Anastasiya Bolton, is a seven-time Emmy award-winning broadcast journalist, storyteller, and a media expert. She’s spent 22-years telling complex, emotional, impactful stories, working with victims and survivors, local, state, and federal first responders, for-profit corporations, and non-profit agencies all over the U.S. and internationally.
She’s covered mass casualty events, school shootings, line of duty deaths, natural and man-made disasters.
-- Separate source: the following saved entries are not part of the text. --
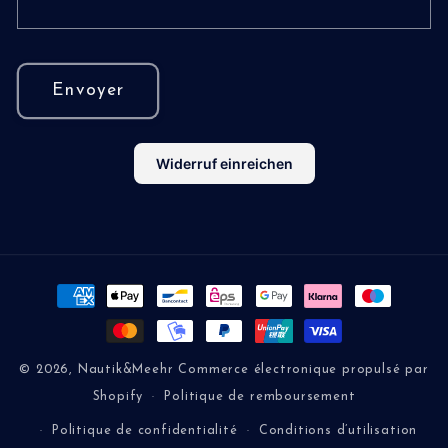
Envoyer
Widerruf einreichen
Moyens
de
paiement
© 2026,
Nautik&Meehr
Commerce électronique propulsé par
Shopify
Politique de remboursement
Politique de confidentialité
Conditions d’utilisation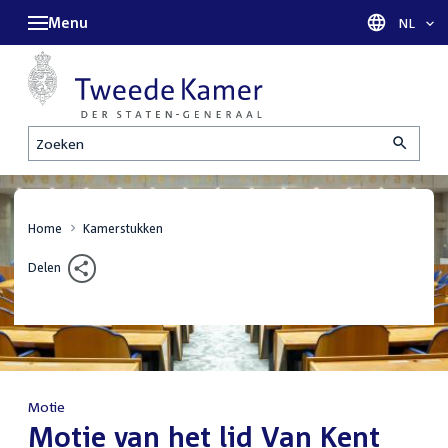
Menu
Taal sel
NL
Zoeken
Home
Kamerstukken
Delen
Motie
:
Motie van het lid Van Kent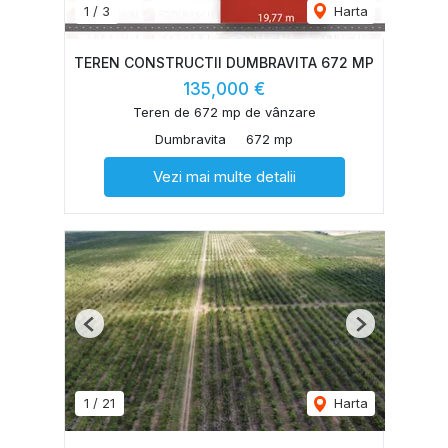
1
/
3
Harta
TEREN CONSTRUCTII DUMBRAVITA 672 MP
135,000 €
Teren de 672 mp de vânzare
Dumbravita
672 mp
Vezi mai multe detalii
Previous
Next
1
/
21
Harta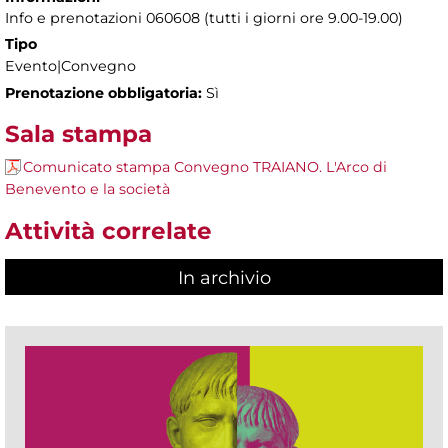
Info e prenotazioni 060608 (tutti i giorni ore 9.00-19.00)
Tipo
Evento|Convegno
Prenotazione obbligatoria:
Sì
Sala stampa
Comunicato stampa Convegno TRAIANO. L'Arco di
Benevento e la società
Attività correlate
In archivio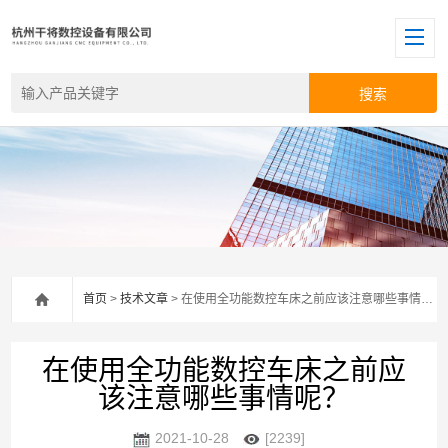
首页
>
技术文章
> 在使用全功能数控车床之前应该注意哪些事情呢？
在使用全功能数控车床之前应
该注意哪些事情呢？
2021-10-28
[2239]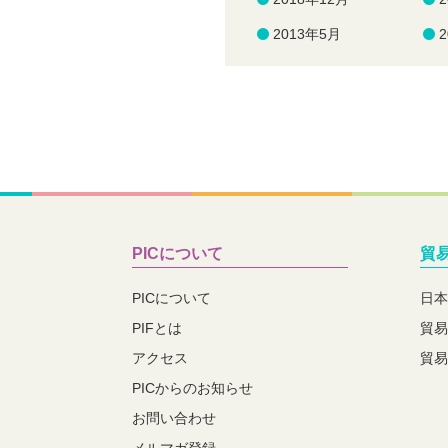
2013年5月
PICについて
貿
PICについて
日本
PIFとは
貿易
アクセス
貿易
PICからのお知らせ
お問い合わせ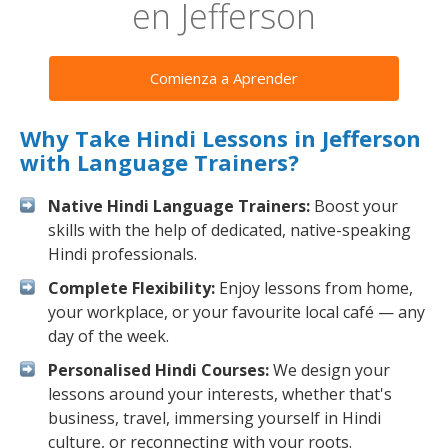
en Jefferson
Comienza a Aprender
Why Take Hindi Lessons in Jefferson
with Language Trainers?
Native Hindi Language Trainers:
Boost your
skills with the help of dedicated, native-speaking
Hindi professionals.
Complete Flexibility:
Enjoy lessons from home,
your workplace, or your favourite local café — any
day of the week.
Personalised Hindi Courses:
We design your
lessons around your interests, whether that's
business, travel, immersing yourself in Hindi
culture, or reconnecting with your roots.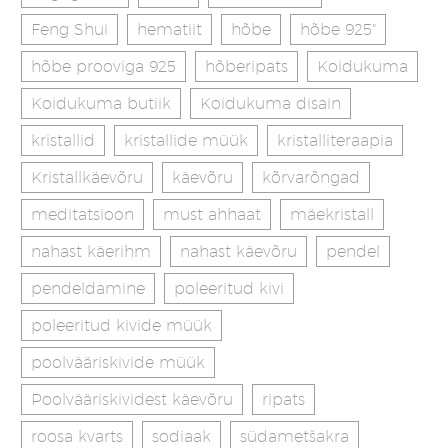
Feng Shui
hematiit
hõbe
hõbe 925"
hõbe prooviga 925
hõberipats
Koidukuma
Koidukuma butiik
Koidukuma disain
kristallid
kristallide müük
kristalliteraapia
Kristallkäevõru
käevõru
kõrvarõngad
meditatsioon
must ahhaat
mäekristall
nahast käerihm
nahast käevõru
pendel
pendeldamine
poleeritud kivi
poleeritud kivide müük
poolvääriskivide müük
Poolvääriskividest käevõru
ripats
roosa kvarts
sodiaak
südametšakra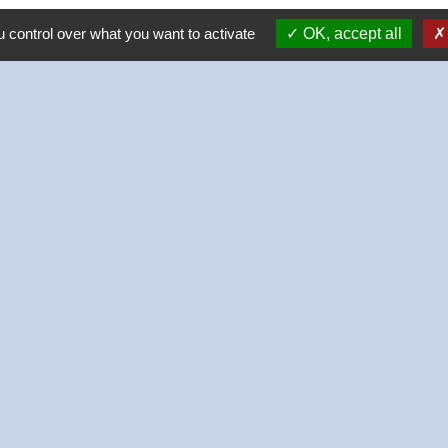
 control over what you want to activate
OK, accept all
-
-
-
Accessibilité
Plan du site
Gestion des cookies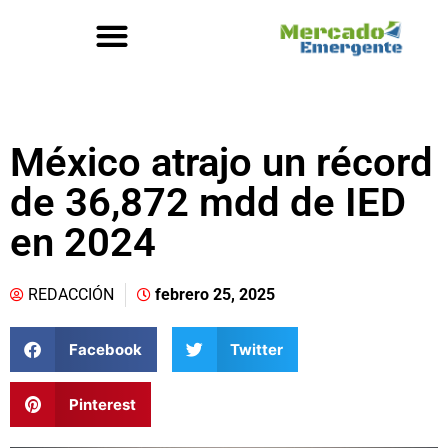
México atrajo un récord
de 36,872 mdd de IED
en 2024
REDACCIÓN
febrero 25, 2025
Facebook
Twitter
Pinterest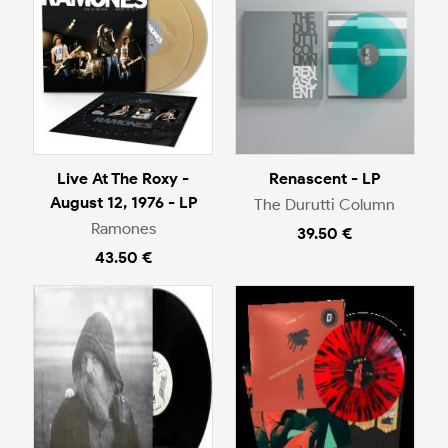
Live At The Roxy -
Renascent - LP
August 12, 1976 - LP
The Durutti Column
Ramones
39.50 €
43.50 €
Anastasiya’s told stories from the Olympics in Sochi, Russia, covered hurricanes, including Katrina. Traveled to Aruba looking for Natalee Holloway and reported on the kidnapping of 10-year-old Colorado girl, Jessica Ridgeway. She’s told stories of heroes
and survivors of massive wildfires, including the Marshall Fire in CO. She’s shared the voices of communities impacted by mass shootings, including the Aurora, CO movie theater, the Sutherland Springs, TX church tragedy and the Santa Fe, TX school
shooting. Anastasiya produced investigative stories, reporting on the state of school safety in Colorado post Columbine, and most recently provided a comprehensive account of the crisis at the Texas-Mexico border.
Anastasiya spent more than a decade working for the highly respected, dominant KUSA-TV, the NBC affiliate in Denver. When she moved to Houston in 2018, she produced a national digital-first show for Facebook Watch and then worked on a Texas- wide investigative team that produced television and digital stories for multiple Texas- based stations. Her work aired in Dallas, Houston, San Antonio, Austin, Beaumont, Tyler and other cities.
Anastasiya’s work has been recognized by 22 national, regional, and local awards. In 2018 The Rocky Mountain Victim Law Center recognized Anastasiya with the Victims’ Rights Champion award for her work on a story that helped change Colorado law,
guaranteeing victims access to information on their incarcerated offenders.